Mad, Beautiful Ideas
JSON Encoding of .NET Objects

For a recent project, it was a user requirement that we be able to save a snapshot of some statistical data on demand. I decided that the best way to do this would be by saving a JSON representation of the data, since I was going to be providing a JavaScript method to render the data, and for comparisons, at a later date. I knew that .NET had a mechanism to convert an object to JSON, because ASP.NET MVC has a JsonResult object that returns data as a JSON string to the client via the browser. However, my Google-Fu failed me, and my searches didn't return the mechanism to do this.

I'm using .NET 3.5, and I was appalled at the difficulty I was having, especially since ASP.NET AJAX is standard in .NET 3.5. But all I kept finding were items off the list of C# parsers from the json.org. Those libraries and projects are probably fine, but I was trying to avoid adding a new dependency, and again, I knew this had to be possible in core .NET 3.5.

After cracking open the MS-PL source for ASP.NET MVC, I found my answer: The JavaScript Serializer class!

Now, JSON is a data-interchange format that happens to be syntactically compatible for JavaScript, so I think that name sucks, since I'm storing this data as JSON, but fine Microsoft, call it what you will. And using the class is dead simple.

== == ==

__TASK INSTRUCTIONS__
Reproduce the passage of the blog post on JSON serialization in .NET between "I'm using .NET" and "core .NET 3.5.", inclusive, without any changes.

(Structured pose outputs)
== == ==

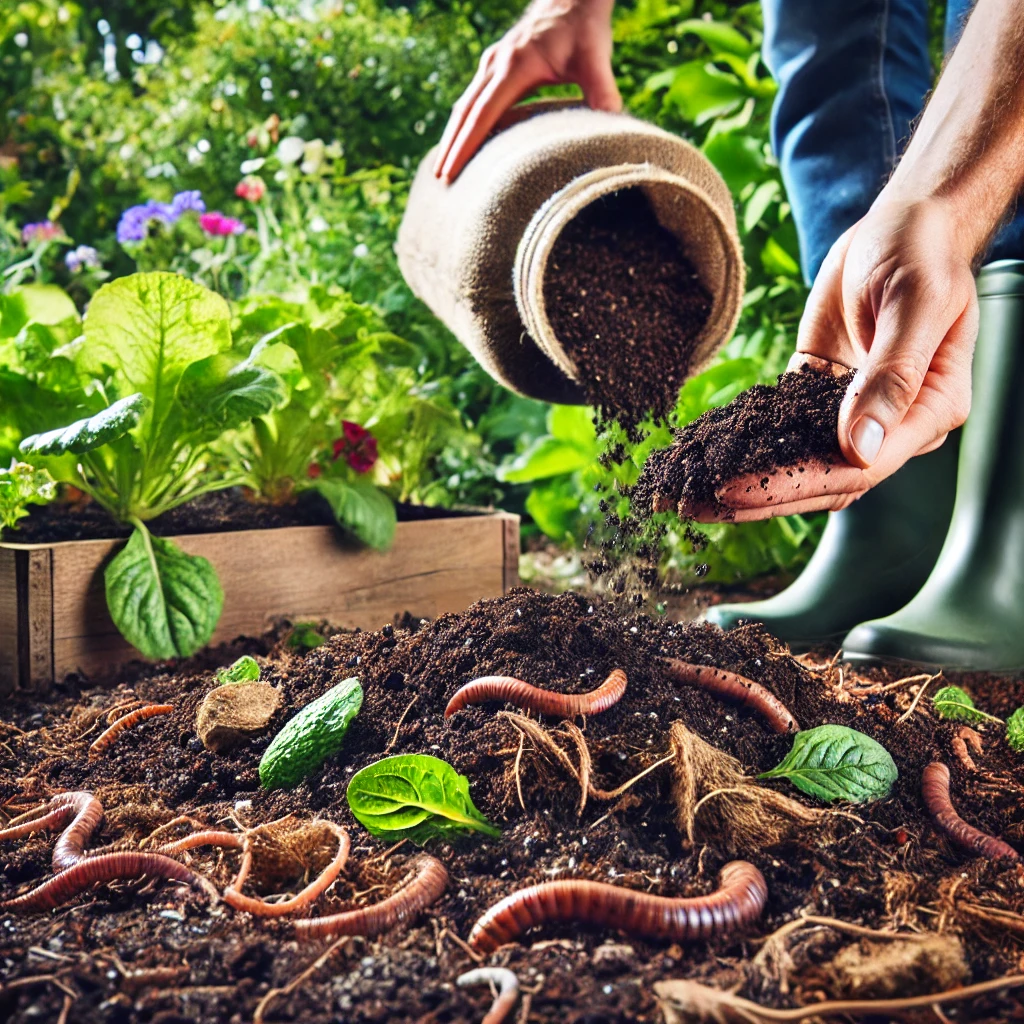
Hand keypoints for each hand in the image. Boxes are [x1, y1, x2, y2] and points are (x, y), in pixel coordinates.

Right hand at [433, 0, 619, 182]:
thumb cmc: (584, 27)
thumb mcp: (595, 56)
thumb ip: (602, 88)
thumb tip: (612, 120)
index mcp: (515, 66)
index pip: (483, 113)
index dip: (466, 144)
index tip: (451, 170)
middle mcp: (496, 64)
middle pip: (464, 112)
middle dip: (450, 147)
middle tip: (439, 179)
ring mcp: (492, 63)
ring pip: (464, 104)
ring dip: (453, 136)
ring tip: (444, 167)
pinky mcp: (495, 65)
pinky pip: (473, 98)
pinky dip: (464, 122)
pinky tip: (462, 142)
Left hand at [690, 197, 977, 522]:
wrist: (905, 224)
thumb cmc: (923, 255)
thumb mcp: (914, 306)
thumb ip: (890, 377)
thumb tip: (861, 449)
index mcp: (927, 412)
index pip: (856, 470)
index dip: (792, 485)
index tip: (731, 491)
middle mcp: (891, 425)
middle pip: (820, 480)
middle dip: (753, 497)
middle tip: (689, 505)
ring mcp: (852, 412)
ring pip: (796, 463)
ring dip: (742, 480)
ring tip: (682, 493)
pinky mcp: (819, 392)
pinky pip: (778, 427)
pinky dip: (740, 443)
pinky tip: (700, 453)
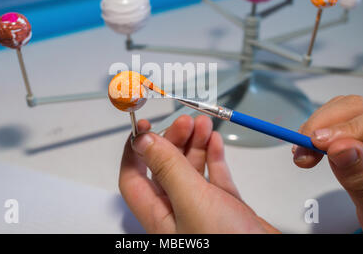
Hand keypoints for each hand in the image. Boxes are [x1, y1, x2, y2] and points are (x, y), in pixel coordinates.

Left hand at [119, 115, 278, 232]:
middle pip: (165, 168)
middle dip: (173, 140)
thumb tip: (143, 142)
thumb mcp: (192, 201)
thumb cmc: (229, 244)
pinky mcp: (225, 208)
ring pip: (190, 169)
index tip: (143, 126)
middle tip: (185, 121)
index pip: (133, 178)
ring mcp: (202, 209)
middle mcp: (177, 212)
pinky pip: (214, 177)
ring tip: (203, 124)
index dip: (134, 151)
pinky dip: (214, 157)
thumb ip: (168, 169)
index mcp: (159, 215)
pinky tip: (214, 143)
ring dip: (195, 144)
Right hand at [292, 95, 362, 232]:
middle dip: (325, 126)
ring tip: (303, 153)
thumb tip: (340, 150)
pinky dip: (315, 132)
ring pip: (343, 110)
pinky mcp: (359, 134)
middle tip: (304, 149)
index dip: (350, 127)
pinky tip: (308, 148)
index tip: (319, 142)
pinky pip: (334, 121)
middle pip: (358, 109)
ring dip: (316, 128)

== == ==

__YOUR RESPONSE__
I'm using .NET 3.5, and I was appalled at the difficulty I was having, especially since ASP.NET AJAX is standard in .NET 3.5. But all I kept finding were items off the list of C# parsers from the json.org. Those libraries and projects are probably fine, but I was trying to avoid adding a new dependency, and again, I knew this had to be possible in core .NET 3.5.